Already, 2023 has seen temperature records tumble in Switzerland: on New Year’s Day in the town of Delémont in the Jura Mountains, the thermometer topped 20.2°C (68°F) – the hottest January day on record north of the Alps.
While no major resorts in Switzerland are closed (at the time of writing, only one, Spluegen-Tambo in the south of the country, had temporarily ceased operations), in Gstaad only 16 of 70 slopes were open on Thursday, along with 14 of 31 lifts. The situation is better in Zermatt (45 of 56 lifts open) and Verbier (14 of 18 lifts open).
Crans-Montana Tourism’s Pierre-Henri Mainetti says that despite warm weather and rain just after Christmas, the upper runs at the resort are in “good condition.” “Some slopes lower down have closed, but there’s still plenty of skiing available,” he said. Jungfrau reports similar conditions.

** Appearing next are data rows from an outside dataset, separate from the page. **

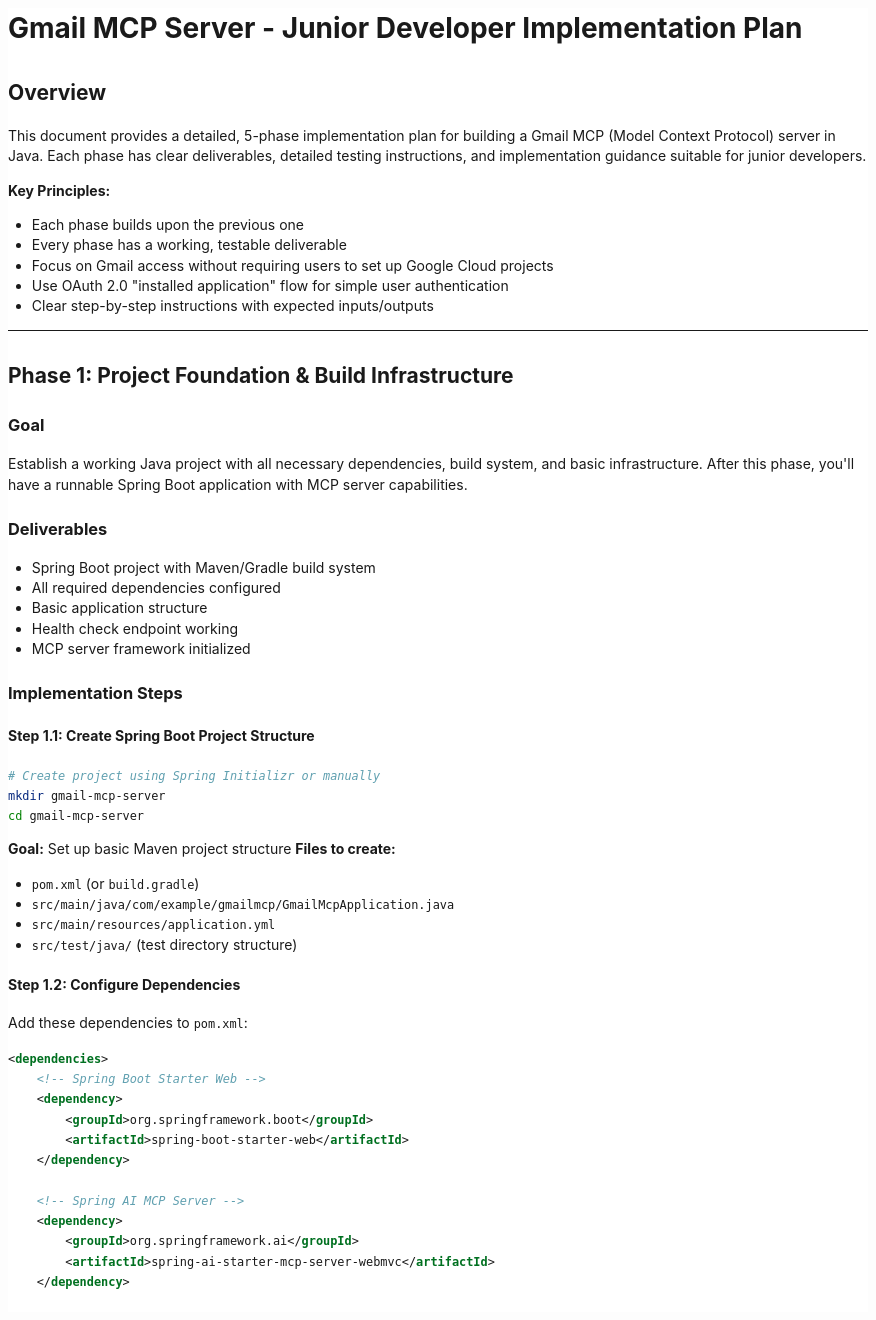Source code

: # Gmail MCP Server - Junior Developer Implementation Plan

## Overview
This document provides a detailed, 5-phase implementation plan for building a Gmail MCP (Model Context Protocol) server in Java. Each phase has clear deliverables, detailed testing instructions, and implementation guidance suitable for junior developers.

**Key Principles:**
- Each phase builds upon the previous one
- Every phase has a working, testable deliverable
- Focus on Gmail access without requiring users to set up Google Cloud projects
- Use OAuth 2.0 "installed application" flow for simple user authentication
- Clear step-by-step instructions with expected inputs/outputs

---

## Phase 1: Project Foundation & Build Infrastructure

### Goal
Establish a working Java project with all necessary dependencies, build system, and basic infrastructure. After this phase, you'll have a runnable Spring Boot application with MCP server capabilities.

### Deliverables
- Spring Boot project with Maven/Gradle build system
- All required dependencies configured
- Basic application structure
- Health check endpoint working
- MCP server framework initialized

### Implementation Steps

#### Step 1.1: Create Spring Boot Project Structure
```bash
# Create project using Spring Initializr or manually
mkdir gmail-mcp-server
cd gmail-mcp-server
```

**Goal:** Set up basic Maven project structure
**Files to create:**
- `pom.xml` (or `build.gradle`)
- `src/main/java/com/example/gmailmcp/GmailMcpApplication.java`
- `src/main/resources/application.yml`
- `src/test/java/` (test directory structure)

#### Step 1.2: Configure Dependencies
Add these dependencies to `pom.xml`:
```xml
<dependencies>
    <!-- Spring Boot Starter Web -->
    <dependency>
        <groupId>org.springframework.boot</groupId>
        <artifactId>spring-boot-starter-web</artifactId>
    </dependency>
    
    <!-- Spring AI MCP Server -->
    <dependency>
        <groupId>org.springframework.ai</groupId>
        <artifactId>spring-ai-starter-mcp-server-webmvc</artifactId>
    </dependency>
    
```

While describing the situation as “challenging,” Holger Gassler from the Tirol Tourist Board told Lonely Planet that all the major ski villages in the Austrian Tyrol region are open, including popular resorts such as St Anton am Arlberg and Ischgl. “The majority of the slopes are open, with good conditions at higher altitudes. However, even skiing at lower altitudes is possible due to good snow-making facilities,” he said.
Italy’s ski season is faring better than those in France and Switzerland. In Courmayeur, at the foot of Mont Blanc in Valle d’Aosta, “the snow conditions are great for those of all abilities,” said Raffaella Scalisi, General Manager of the Courmayeur Mont Blanc Tourism Board. “The downtown area is full of people and is buzzy with excitement for the first full ski season since COVID-19,” she added.
Almost all slopes are open in the Dolomiti Superski area, spokesperson Diego Clara told Lonely Planet – although two weeks of unusually high temperatures have meant less than ideal conditions. “In some places, the snow has gone soft and wet by midday,” he said.
Like other resorts, Dolomiti Superski is looking forward to lower temperatures in the next week. “We hope to be able to use our snow generators again to put some fresh snow on the slopes,” Clara added.
I’ve booked a ski holiday and the resort is partially closed. Now what?
If you’ve booked a ski package – including lift passes and ski rentals – through a tour operator, your first step should be to contact them. “Your travel provider might well let you move your trip dates or resort, or even refund you,” advised Marcus Blunt, co-founder of ski-holiday operator Heidi Ski.
You may also find your travel-insurance policy provides for a lack of snow. As always, check the fine print: look for “piste closure cover,” which allows for claims when runs are closed. The amount claimable varies per policy but is usually less than $60 per day. It might be more advantageous to use this provision to cover transportation costs to a nearby ski resort instead. As always, check with your insurer.
The affected resorts are trying their best to ensure people can still enjoy a ski holiday. “Many resorts that are part of a wider ski area are offering free transport to other areas that do have skiing,” Blunt explained.
Keep an eye on increased off-piste offerings, as well: Morzine has added free games and entertainment on the tourist-office square, in addition to usual activities such as eagle-flight displays, indoor and outdoor ice rinks, and a swimming center. In Les Gets, the Mont Chéry lift is open for mountain biking – a lively alternative way to come down the slope.